Florida is poised to reverse a longstanding ban on needle exchanges and allow counties statewide to approve their own programs, after state House lawmakers voted nearly unanimously for the proposal and sent the bill back to the Senate for final approval.
The legislation — CS/HB 171 in the House and CS/SB 366 in the Senate — would expand a pilot needle exchange program in Miami-Dade that state lawmakers approved for a five-year test run in 2016. That program has allowed injection drug users to trade dirty needles for clean ones without cost, distributed overdose-reversing naloxone and connected users to wound care and drug treatment.
More than 250,000 needles have been collected since the pilot program began, and the program has signed up more than 1,000 participants since the end of 2016. It has also reversed more than 1,000 overdoses through naloxone it distributes to those served, and the county’s number of opioid-related deaths has dipped despite a rise in those numbers elsewhere across the state.

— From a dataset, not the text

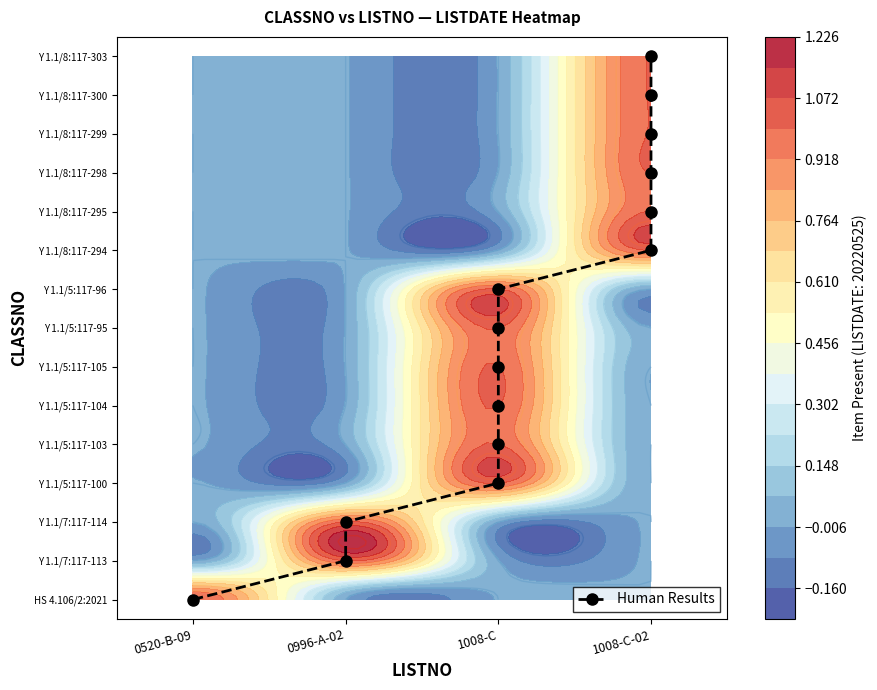

The chart shows a value of 6 at 1008-C-02. True or false?

False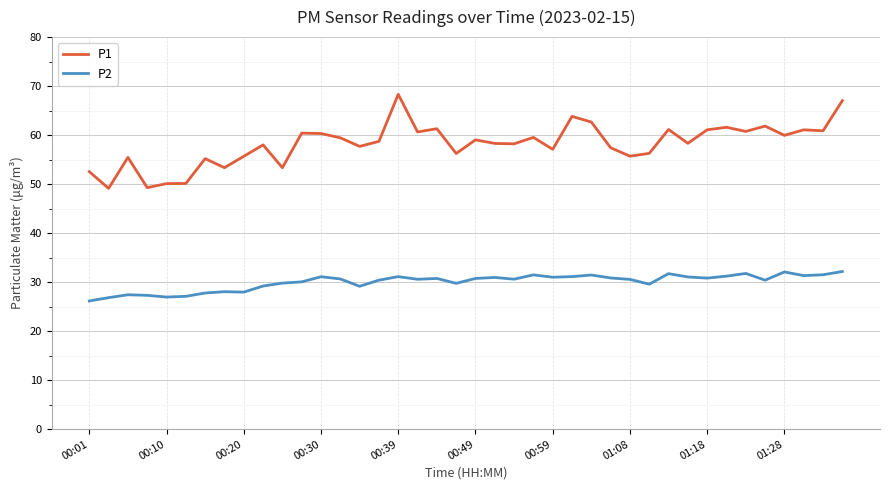

What is the average value of the P1 series?

58.2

The bill, which would require county commissions to approve any programs in their jurisdiction, would mean that counties where local officials are opposed are still unlikely to see any programs. But officials in several larger urban counties, including Broward and Palm Beach, have already signaled interest.
Rep. Shevrin Jones, D-West Park, a co-sponsor of the bill, told lawmakers Wednesday night that the proposal had helped prevent hundreds of overdose deaths and helped curb HIV outbreaks in the county.
“This program has and is still saving lives,” he said.
In clearing the House by a 111-3 vote, the long-proposed measure to permit needle exchanges cleared a critical hurdle — the Legislature’s lower chamber has historically opposed efforts to allow such programs since the pilot program was first proposed seven years ago.
Lawmakers had been initially concerned that providing clean needles would enable more drug use rather than less, despite similar programs in other states that had had positive results. But as opioid deaths and injection drug use rose, the Legislature signed off on allowing Miami-Dade to try out such a program as a preventive measure that could fend off diseases spread by reused needles and encourage users to tap into treatment and testing.
This year, the bill also had the backing of Speaker José Oliva, R-Miami Lakes, who changed his personal position on needle exchanges after visiting the Miami-Dade program’s Overtown clinic late last year. He told reporters earlier in the session that he still had concerns but had been swayed by the results coming out of the program, provided that the legislation required future programs to use only private funds.
The House on Wednesday took up the Senate’s bill, but amended the proposal to reflect two of the main differences in its own version: prohibiting county funds from being used to operate such programs, and being stricter in enforcing a requirement that dirty needles be exchanged on a one-to-one basis for clean ones.
The Senate will need to decide whether or not to accept those changes when the bill is sent over, though it is expected to take up the changes, said Hansel Tookes, the University of Miami doctor who runs the pilot program and has spearheaded the effort to bring needle exchanges to Florida. The legislation could be heard as early as next week.
As the bill passed the House late Wednesday night, Tookes was watching in the gallery with a small group of advocates, including mothers Cindy Dodds and Joy Fishman, who had lost their sons to drug use. Also with them in the gallery was advocate Julia Negron, who has pushed for needle exchange programs where she is based in Sarasota.
As they waited for lawmakers to take up their bill, Fishman and Dodds spoke quietly.
“This is one more tool in our toolbelt,” Dodds said of needle exchanges.
Fishman also cast the bill as a way to save lives like that of their sons.
“Today, he would be treated with much more compassion and dignity,” she said. “That’s what the needle exchange does.”
Before lawmakers voted, Tookes and his colleagues were recognized by Jones on the floor for their work. Tookes reflected on the opposition the program had faced when he first came to Tallahassee in 2012. Since then, he said, he had been encouraged by how willing people had been to reconsider their positions, “that people were able to learn about it.”
“It makes me proud of government,” he said.